Sending an invoice is the part of freelancing that should take the least amount of time. Whether you’re using email, a shared link, or a dedicated invoicing tool, you have solid free options that won’t slow you down.
Method 1: PDF via email
The most common approach: create your invoice in Google Docs, Word, or an online generator, export it as a PDF, and email it as an attachment with a short message.
Keep the email brief: “Hi [Name], please find the invoice for [project] attached. Total due: $X by [date]. Let me know if you have any questions.”
This works for virtually any client. The downside is you have no visibility — you don’t know if the email went to spam, if they opened the PDF, or if they forwarded it to their accounts payable team.
Method 2: Shared link (Google Drive, Dropbox)

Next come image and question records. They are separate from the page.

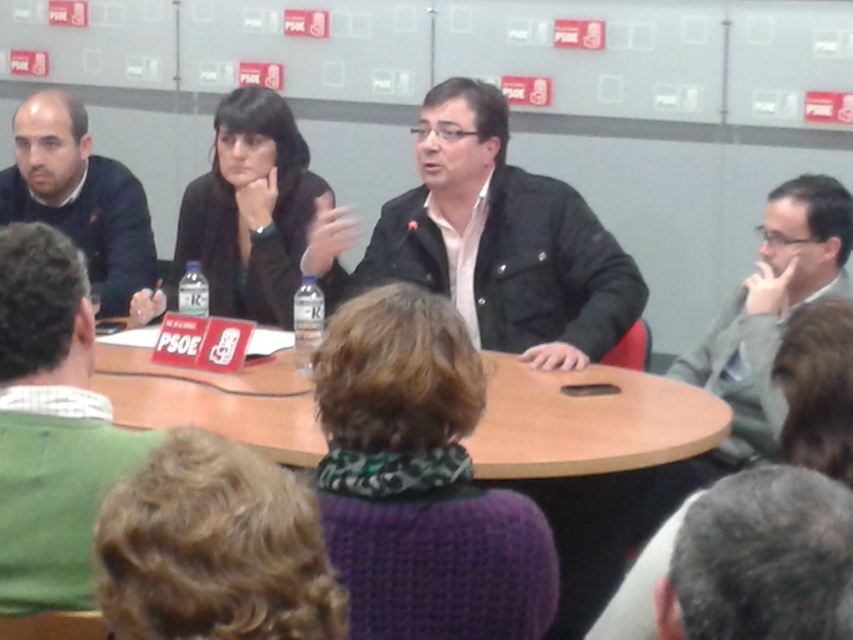
Can you confirm if wooden table at center is shorter than gray fabric suit at right?

Indeed, wooden table at center has a lesser height compared to gray fabric suit at right.

Which is above, wooden table at center or gray fabric suit at right?

gray fabric suit at right is higher up.

At what (x,y) coordinates should I click in order to perform the action: click on wooden table at center. Please return your answer as a coordinate pair (x, y). The height and width of the screenshot is (640, 853). Looking at the image, I should click on (589, 420).

Does matte black jacket at center have a lesser height compared to green sweater at lower left?

Incorrect, matte black jacket at center's height does not fall short of green sweater at lower left's.

You are a GUI agent. You are given a task and a screenshot of the screen. Output one action in this format:
    pyautogui.click(x=<x>, y=<y>)
    Task: Click on the matte black jacket at center
    This screenshot has width=853, height=640.
    Given the screenshot: What is the action you would take?
    pyautogui.click(x=490, y=241)

Where is `matte black jacket at center`? The height and width of the screenshot is (640, 853). matte black jacket at center is located at coordinates (490, 241).

Between matte black jacket at center and gray fabric suit at right, which one is positioned higher?

Positioned higher is matte black jacket at center.

Does point (593, 300) come behind point (755, 284)?

Yes.

Identify the location of matte black jacket at center. The width and height of the screenshot is (853, 640). (490, 241).

Locate an element on the screen. matte black jacket at center is located at coordinates (490, 241).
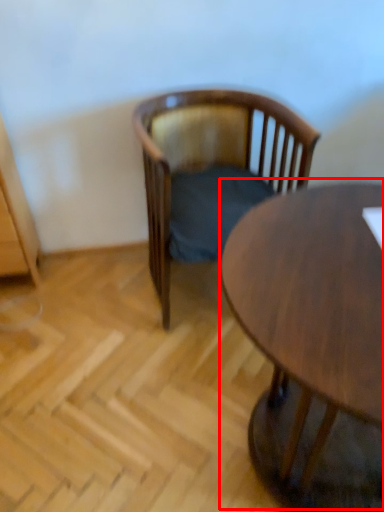
Question: From the image, what is the correct spatial relationship of coffee table (annotated by the red box) in relation to chair?

Choices:
 (A) right
 (B) left

Answer: (A)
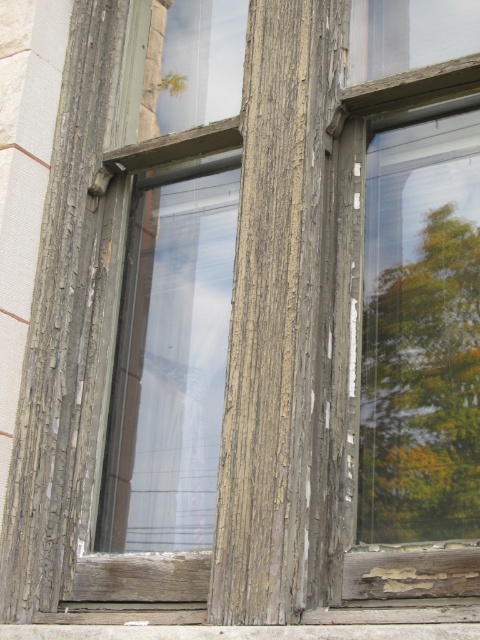
Question: Among these objects, which one is farthest from the camera?

Choices:
 (A) wooden plank at lower center
 (B) green leafy tree at right

Answer: (B)

Question: Does green leafy tree at right have a smaller size compared to wooden plank at lower center?

Choices:
 (A) no
 (B) yes

Answer: (B)

Question: Which point is farther to the camera?

Choices:
 (A) (322, 634)
 (B) (444, 205)

Answer: (B)

Question: Which object appears farthest from the camera in this image?

Choices:
 (A) wooden plank at lower center
 (B) green leafy tree at right

Answer: (B)

Question: Does green leafy tree at right appear on the left side of wooden plank at lower center?

Choices:
 (A) yes
 (B) no

Answer: (B)

Question: Is green leafy tree at right to the left of wooden plank at lower center from the viewer's perspective?

Choices:
 (A) no
 (B) yes

Answer: (A)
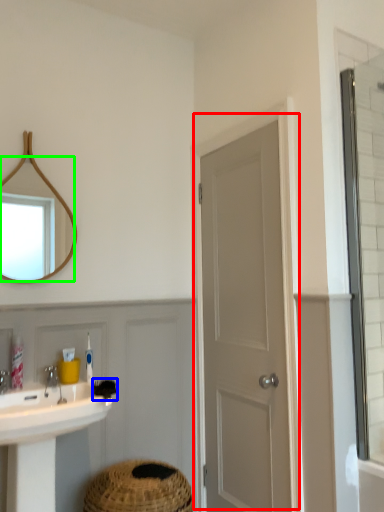
Question: Which is nearer to the door (highlighted by a red box)? brush (highlighted by a blue box) or mirror (highlighted by a green box).

Choices:
 (A) brush
 (B) mirror

Answer: (A)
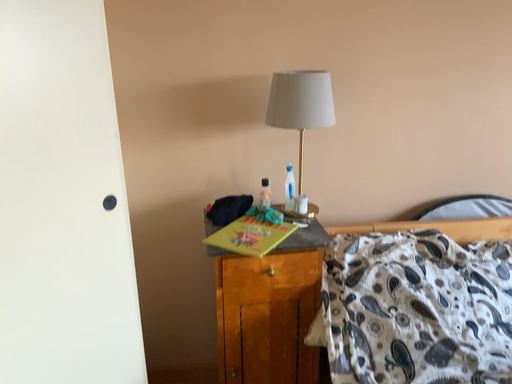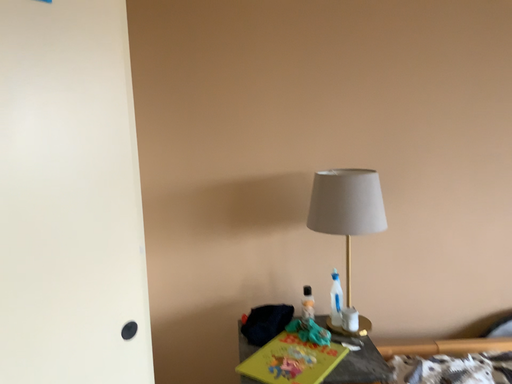
Question: Which way did the camera rotate in the video?

Choices:
 (A) rotated downward
 (B) rotated upward

Answer: (B)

Upload your PDF to Google Drive or Dropbox and share a view-only link. This is marginally better than an attachment — you can see that the file was accessed in Drive analytics — but it’s still not a native invoice experience.
It works best when clients prefer not to deal with attachments or when the PDF is too large to email comfortably (rare for invoices, but possible with embedded images).
Method 3: Free invoicing tool with link delivery
This is the most useful free option for working freelancers. Tools like Waco let you create an invoice and send it as a branded link. When your client opens the link, you get a notification. They can view the invoice in their browser, download a PDF, or pay directly if you’ve connected a payment method.
The whole process — creating the invoice, sending it, and tracking the open — is included in the free plan. No credit card required to get started.
Knowing when a client opens your invoice changes how you follow up. Instead of guessing, you send your reminder only after you see they’ve viewed it — or escalate if they haven’t.
What to write in your invoice email
Whether you’re attaching a PDF or sharing a link, the email itself matters. A professional, short message builds confidence:
- Subject line: “Invoice #[number] — [Project Name]”
- Body: Thank them for the work, state the total and due date, and invite questions
- Sign off with your name and contact info
Avoid overly casual language on invoice emails even with friendly clients. It signals that payment is a business transaction, not an afterthought.
Tracking payment after you send
The gap between sending an invoice and receiving payment is where freelancers lose time. With a PDF-only workflow, you’re checking your bank account manually. With Waco’s free plan, you can see invoice status — viewed, not opened, overdue — at a glance and send a reminder with one click when a due date passes.